Negócios

Covid leva livros digitais a um novo patamar de consumo


Empresa especializada em conteúdo digital para editoras distribuiu quase dez milhões de e-books nos 50 primeiros dias de isolamento. Resultado corresponde a quase 80% de todo o volume produzido em 2019


  Por Mariana Missiaggia 30 de Junho de 2020 às 07:00

  | Repórter mserrain@dcomercio.com.br


Desde o início da pandemia, muitos negócios foram obrigados a fechar as portas – alguns, temporariamente, enquanto outros de forma permanente. É o caso de algumas lojas da rede de livrarias Saraiva, que em maio anunciou o fechamento de sete unidades. Com a queda na receita, não sustentaram os impactos financeiros potencializados pelo novo coronavírus.
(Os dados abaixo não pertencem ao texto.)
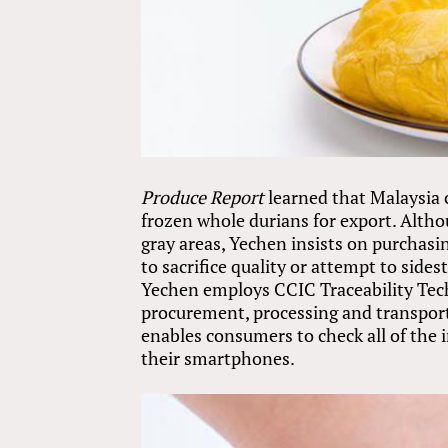
Produce Report
learned that Malaysia c
frozen whole durians for export. Altho
gray areas, Yechen insists on purchasin
to sacrifice quality or attempt to sid
Yechen employs CCIC Traceability Tech
procurement, processing and transporta
enables consumers to check all of the 
their smartphones.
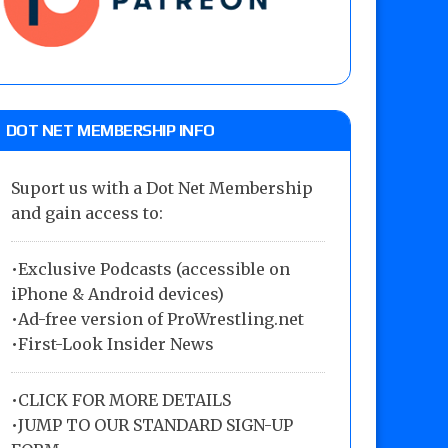
DOT NET MEMBERSHIP INFO
Suport us with a Dot Net Membership
and gain access to:
•Exclusive Podcasts (accessible on
iPhone & Android devices)
•Ad-free version of ProWrestling.net
•First-Look Insider News
•
CLICK FOR MORE DETAILS
•
JUMP TO OUR STANDARD SIGN-UP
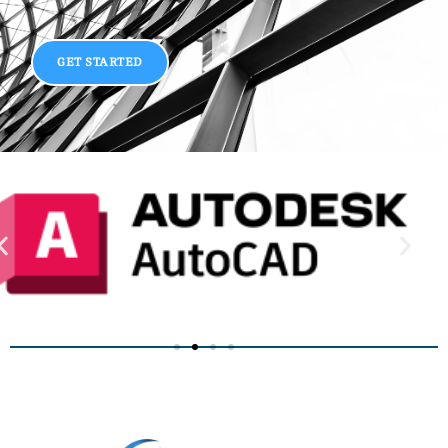
GET STARTED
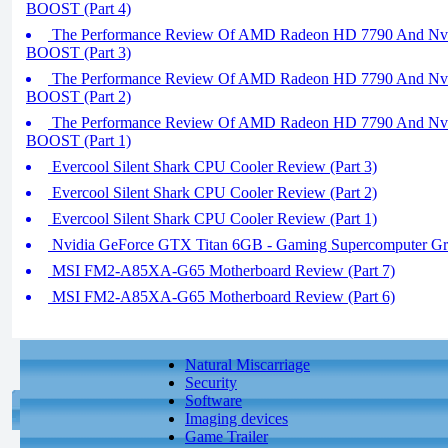
BOOST (Part 4)
The Performance Review Of AMD Radeon HD 7790 And Nvi
BOOST (Part 3)
The Performance Review Of AMD Radeon HD 7790 And Nvi
BOOST (Part 2)
The Performance Review Of AMD Radeon HD 7790 And Nvi
BOOST (Part 1)
Evercool Silent Shark CPU Cooler Review (Part 3)
Evercool Silent Shark CPU Cooler Review (Part 2)
Evercool Silent Shark CPU Cooler Review (Part 1)
Nvidia GeForce GTX Titan 6GB - Gaming Supercomputer Gr
MSI FM2-A85XA-G65 Motherboard Review (Part 7)
MSI FM2-A85XA-G65 Motherboard Review (Part 6)
Natural Miscarriage
Security
Software
Imaging devices
Game Trailer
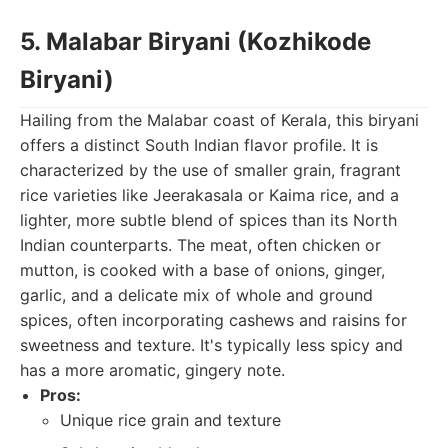
5. Malabar Biryani (Kozhikode
Biryani)
Hailing from the Malabar coast of Kerala, this biryani
offers a distinct South Indian flavor profile. It is
characterized by the use of smaller grain, fragrant
rice varieties like Jeerakasala or Kaima rice, and a
lighter, more subtle blend of spices than its North
Indian counterparts. The meat, often chicken or
mutton, is cooked with a base of onions, ginger,
garlic, and a delicate mix of whole and ground
spices, often incorporating cashews and raisins for
sweetness and texture. It's typically less spicy and
has a more aromatic, gingery note.
Pros:
Unique rice grain and texture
De acordo com a companhia, outras 12 lojas correm o risco de ter o mesmo destino nos próximos meses.

O isolamento social também interrompeu a trajetória de recuperação da Livraria Cultura, que tenta negociar suas dívidas com editoras para sair do vermelho.

Com opções físicas cada vez mais restritas, a pandemia pode mudar de alguma forma nosso consumo e o mercado editorial. Segundo Marcelo Gioia, CEO da BookWire no Brasil, empresa especializada em produzir conteúdo digital para editoras, o leitor brasileiro foi rápido na busca por livros digitais desde o início do isolamento social.

Os números da empresa mostram que entre os dias 9 de março e 26 de abril, a distribuidora entregou a clientes finais 9,5 milhões de unidades de livros digitais, entre títulos pagos e gratuitos. O volume corresponde a 80% da performance total da Bookwire em 2019, quando houve um crescimento de 57% em faturamento em relação a 2018, com a distribuição de quase 12 milhões de unidades de e-books.

Tamanha popularidade pode ser explicada por um movimento ocorrido em diferentes setores quando as restrições sociais foram impostas. Assim como aplicativos e canais de assinatura passaram a disponibilizar conteúdo de graça, as editoras ofereceram muitos títulos a preços reduzidos ou até mesmo gratuitos. E para muitos, esse foi o primeiro contato com livros digitais que podem não se tornar unanimidade, mas sem dúvidas, passarão a ser mais valorizados pelos leitores.

Há também de se levar em conta a limitação de acesso aos livros e a própria agilidade inerente ao digital.

O confinamento também confirmou uma outra tendência do mercado editorial, o digital first, que consiste em lançar uma versão digital antes do livro físico. Com preço reduzido, os e-books reúnem uma série de facilidades que afastam as varejistas de problemas logísticos em tempos conturbados e garantem mais praticidade e agilidade ao consumidor que o recebe imediatamente.

Atendendo a mais de 500 editoras no Brasil, Gioia não acredita numa mudança radical de comportamento pós-pandemia, mas acredita que teremos um mercado editorial em um novo patamar.

“Tivemos um crescimento circunstancial, mas os números nos mostram que o interesse se mantem. Não sei o que o futuro trará, mas já há um volume menor de descontos e menor quantidade de e-books e audiobooks a custo zero”.

Na opinião de Gioia, as métricas de unidades pagas e receita parecem estar encontrando um novo platô na curva, pois hoje existem mais leitores digitais do que em fevereiro, por exemplo. A aposta do exectivo é de que teremos um volume maior de leitores multiformato e números um pouco mais acomodados quando a referência são números tão surreais quanto vimos acontecer no pico do isolamento.